Exercise description
Lines with the string "analyzer" must each be copied from the listing.

Material supplied
┌────────
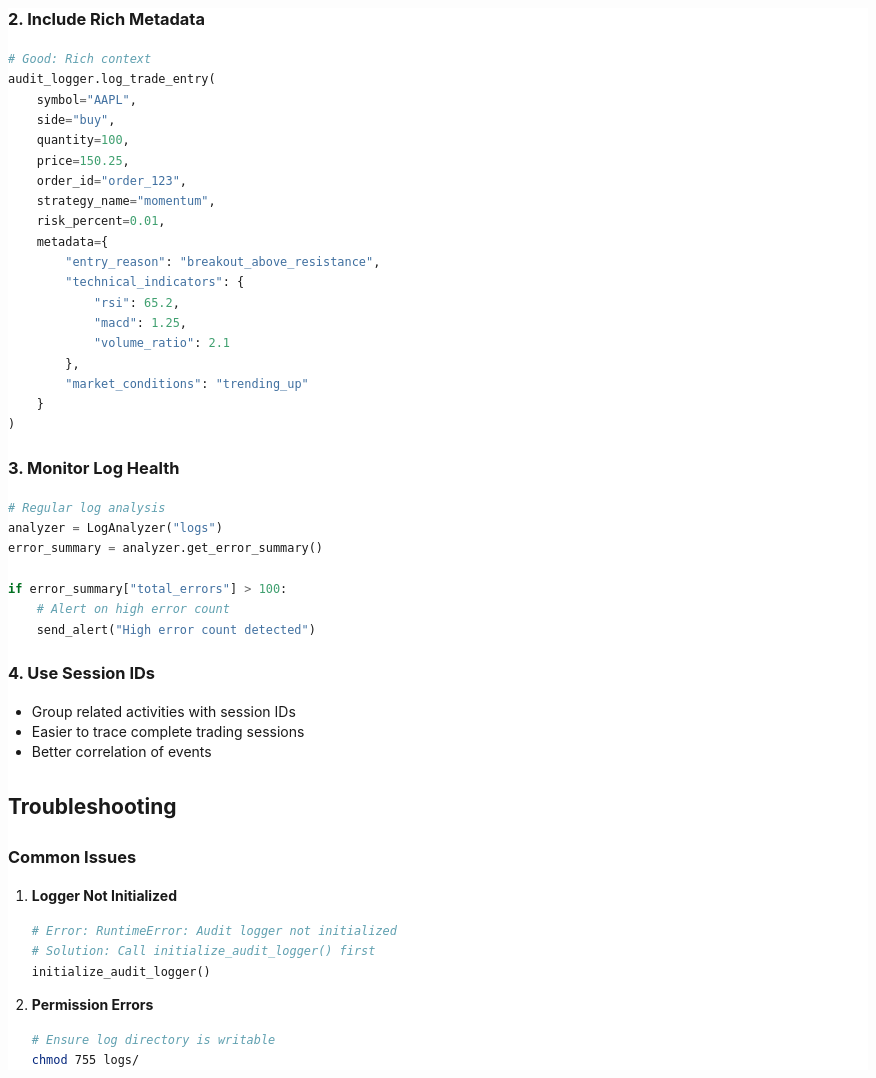 ### 2. Include Rich Metadata
```python
# Good: Rich context
audit_logger.log_trade_entry(
    symbol="AAPL",
    side="buy",
    quantity=100,
    price=150.25,
    order_id="order_123",
    strategy_name="momentum",
    risk_percent=0.01,
    metadata={
        "entry_reason": "breakout_above_resistance",
        "technical_indicators": {
            "rsi": 65.2,
            "macd": 1.25,
            "volume_ratio": 2.1
        },
        "market_conditions": "trending_up"
    }
)
```

### 3. Monitor Log Health
```python
# Regular log analysis
analyzer = LogAnalyzer("logs")
error_summary = analyzer.get_error_summary()

if error_summary["total_errors"] > 100:
    # Alert on high error count
    send_alert("High error count detected")
```

### 4. Use Session IDs
- Group related activities with session IDs
- Easier to trace complete trading sessions
- Better correlation of events

## Troubleshooting

### Common Issues

1. **Logger Not Initialized**
   ```python
   # Error: RuntimeError: Audit logger not initialized
   # Solution: Call initialize_audit_logger() first
   initialize_audit_logger()
   ```

2. **Permission Errors**
   ```bash
   # Ensure log directory is writable
   chmod 755 logs/
   ```
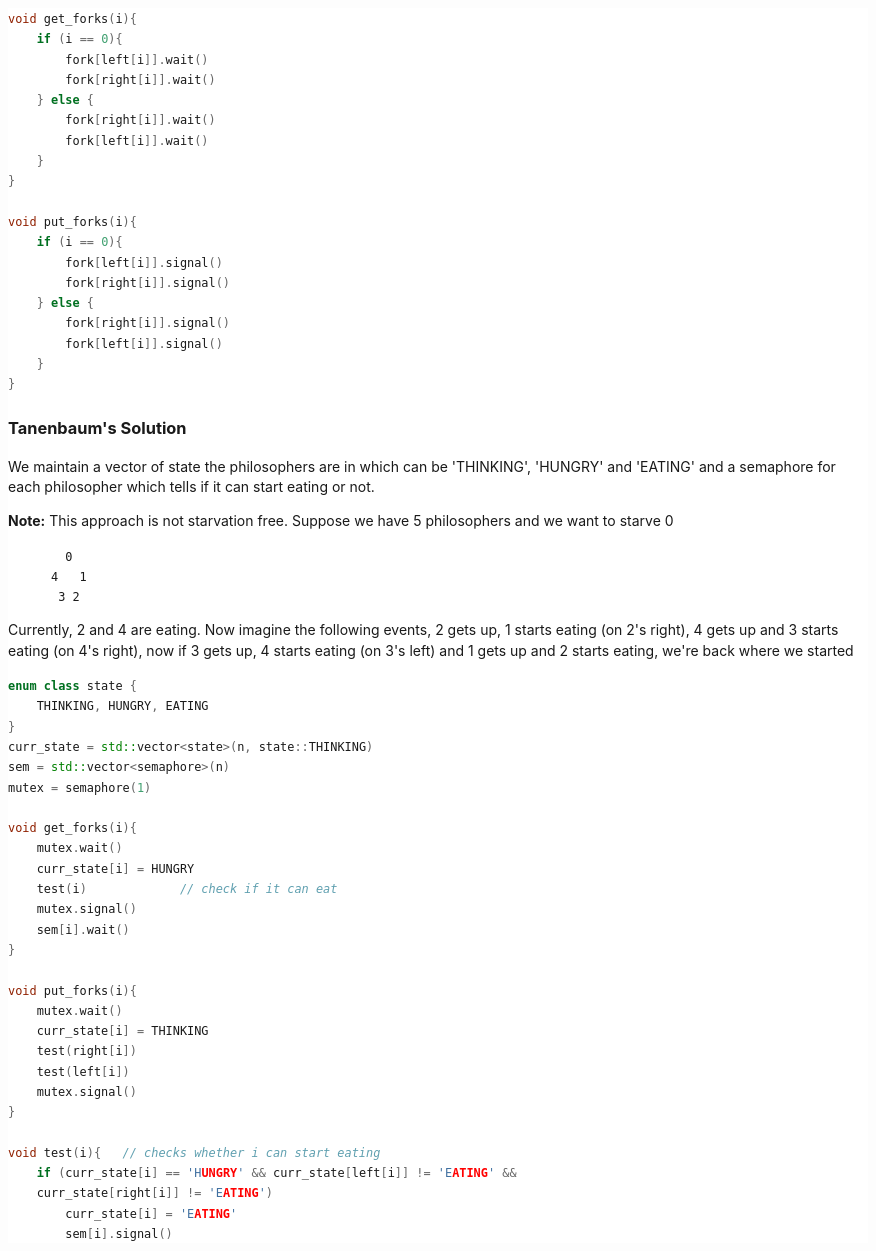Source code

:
 ```cpp
void get_forks(i){
    if (i == 0){
        fork[left[i]].wait()
        fork[right[i]].wait()
    } else {
        fork[right[i]].wait()
        fork[left[i]].wait()
    }
}

void put_forks(i){
    if (i == 0){
        fork[left[i]].signal()
        fork[right[i]].signal()
    } else {
        fork[right[i]].signal()
        fork[left[i]].signal()
    }
}
```

### Tanenbaum's Solution

We maintain a vector of state the philosophers are in which can be 'THINKING', 'HUNGRY' and 'EATING' and a semaphore for each philosopher which tells if it can start eating or not.

**Note:** This approach is not starvation free. Suppose we have 5 philosophers and we want to starve 0

            0
          4   1
           3 2
Currently, 2 and 4 are eating. Now imagine the following events, 2 gets up, 1 starts eating (on 2's right), 4 gets up and 3 starts eating (on 4's right), now if 3 gets up, 4 starts eating (on 3's left) and 1 gets up and 2 starts eating, we're back where we started

```cpp
enum class state {
    THINKING, HUNGRY, EATING
}
curr_state = std::vector<state>(n, state::THINKING)
sem = std::vector<semaphore>(n)
mutex = semaphore(1)

void get_forks(i){
    mutex.wait()
    curr_state[i] = HUNGRY
    test(i)             // check if it can eat
    mutex.signal()
    sem[i].wait()
}

void put_forks(i){
    mutex.wait()
    curr_state[i] = THINKING
    test(right[i])
    test(left[i])
    mutex.signal()
}

void test(i){   // checks whether i can start eating
    if (curr_state[i] == 'HUNGRY' && curr_state[left[i]] != 'EATING' && 
    curr_state[right[i]] != 'EATING')
        curr_state[i] = 'EATING'
        sem[i].signal()
```
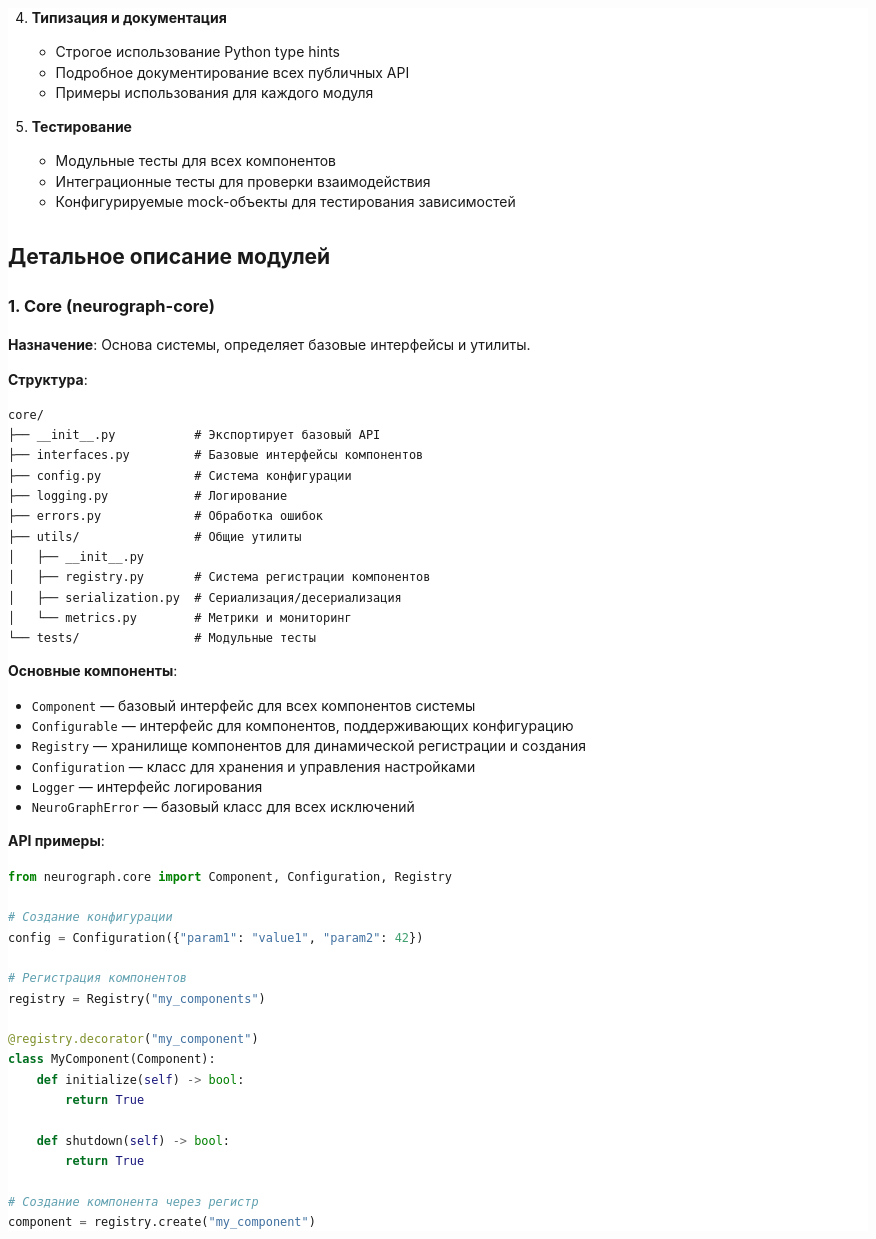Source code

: 4. **Типизация и документация**
   - Строгое использование Python type hints
   - Подробное документирование всех публичных API
   - Примеры использования для каждого модуля

5. **Тестирование**
   - Модульные тесты для всех компонентов
   - Интеграционные тесты для проверки взаимодействия
   - Конфигурируемые mock-объекты для тестирования зависимостей

## Детальное описание модулей

### 1. Core (neurograph-core)

**Назначение**: Основа системы, определяет базовые интерфейсы и утилиты.

**Структура**:
```
core/
├── __init__.py           # Экспортирует базовый API
├── interfaces.py         # Базовые интерфейсы компонентов
├── config.py             # Система конфигурации
├── logging.py            # Логирование
├── errors.py             # Обработка ошибок
├── utils/                # Общие утилиты
│   ├── __init__.py
│   ├── registry.py       # Система регистрации компонентов
│   ├── serialization.py  # Сериализация/десериализация
│   └── metrics.py        # Метрики и мониторинг
└── tests/                # Модульные тесты
```

**Основные компоненты**:
- `Component` — базовый интерфейс для всех компонентов системы
- `Configurable` — интерфейс для компонентов, поддерживающих конфигурацию
- `Registry` — хранилище компонентов для динамической регистрации и создания
- `Configuration` — класс для хранения и управления настройками
- `Logger` — интерфейс логирования
- `NeuroGraphError` — базовый класс для всех исключений

**API примеры**:
```python
from neurograph.core import Component, Configuration, Registry

# Создание конфигурации
config = Configuration({"param1": "value1", "param2": 42})

# Регистрация компонентов
registry = Registry("my_components")

@registry.decorator("my_component")
class MyComponent(Component):
    def initialize(self) -> bool:
        return True
        
    def shutdown(self) -> bool:
        return True

# Создание компонента через регистр
component = registry.create("my_component")
```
└────────
Written response
analyzer = LogAnalyzer("logs")
error_summary = analyzer.get_error_summary()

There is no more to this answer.